- **OBJECTIVE 1**
Print the passage of the AdaBoost article from "Boosting refers to" to "than random guessing.".
- **OBJECTIVE 2**
According to the AdaBoost article, what is a "stump"?

- **SELECTION**
March 20, 2020

Building an AdaBoost classifier from scratch in Python

Goal

A few weeks ago while learning about Naive Bayes, I wrote a post about implementing Naive Bayes from scratch with Python. The exercise proved quite helpful for building intuition around the algorithm. So this is a post in the same spirit on the topic of AdaBoost.

Who is Ada, anyways?

Boosting refers to a family of machine learning meta-algorithms which combine the outputs of many “weak” classifiers into a powerful “committee”, where each of the weak clasifiers alone may have an error rate which is only slightly better than random guessing.

The name AdaBoost stands for Adaptive Boosting, and it refers to a particular boosting algorithm in which we fit a sequence of “stumps” (decision trees with a single node and two leaves) and weight their contribution to the final vote by how accurate their predictions are. After each iteration, we re-weight the dataset to assign greater importance to data points which were misclassified by the previous weak learner, so that those data points get “special attention” during iteration $t+1$.

How does it compare to Random Forest?

Property Random Forest AdaBoost
Depth Unlimited (a full tree) Stump (single node w/ 2 leaves)
Trees grown Independently Sequentially
Votes Equal Weighted

The AdaBoost algorithm

This handout gives a good overview of the algorithm, which is useful to understand before we touch any code.

- **EXCERPTED RECORDS**
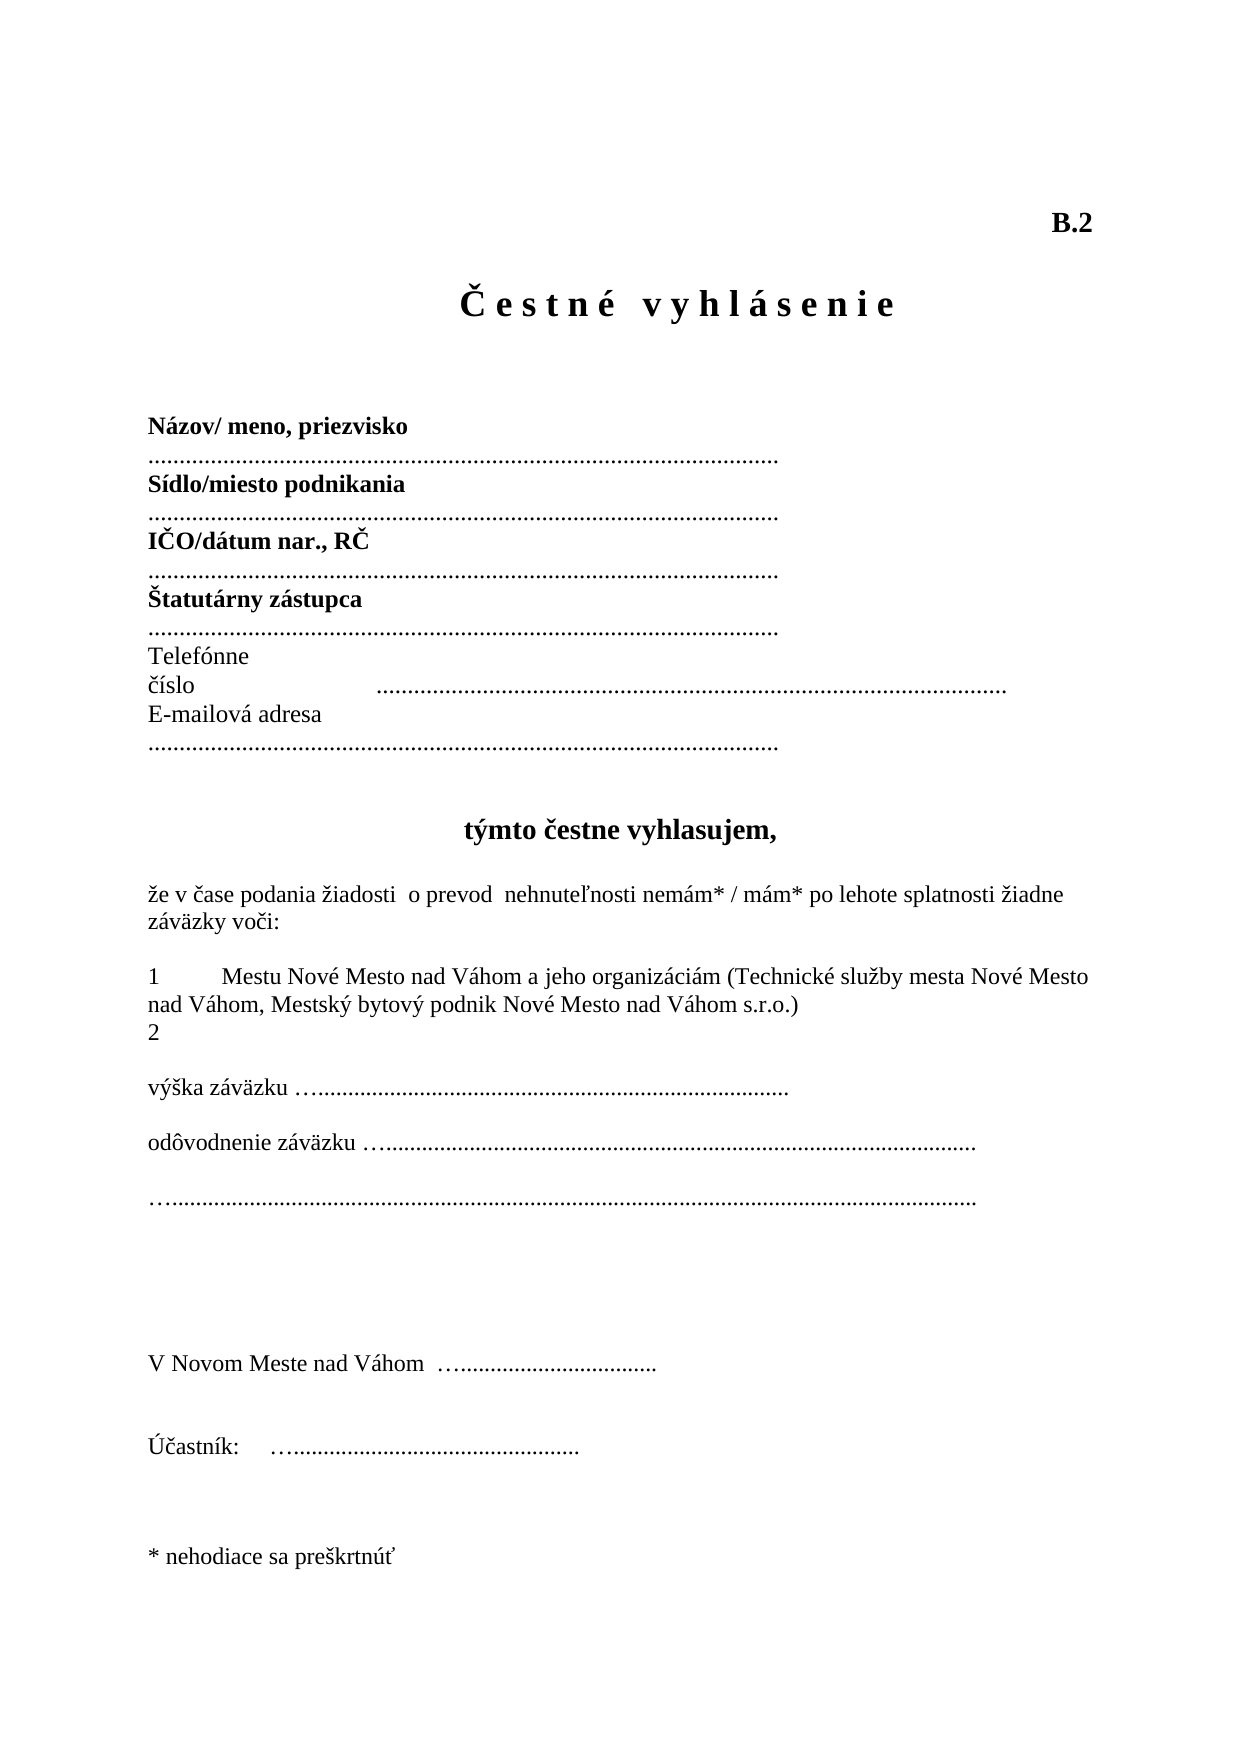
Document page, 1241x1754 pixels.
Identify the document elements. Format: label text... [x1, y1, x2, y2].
...
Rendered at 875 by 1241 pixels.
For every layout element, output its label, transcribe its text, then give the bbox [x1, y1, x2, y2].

- **FULL SOLUTION 1**
Boosting refers to a family of machine learning meta-algorithms which combine the outputs of many “weak” classifiers into a powerful “committee”, where each of the weak clasifiers alone may have an error rate which is only slightly better than random guessing.

- **FULL SOLUTION 2**
A decision tree with a single node and two leaves.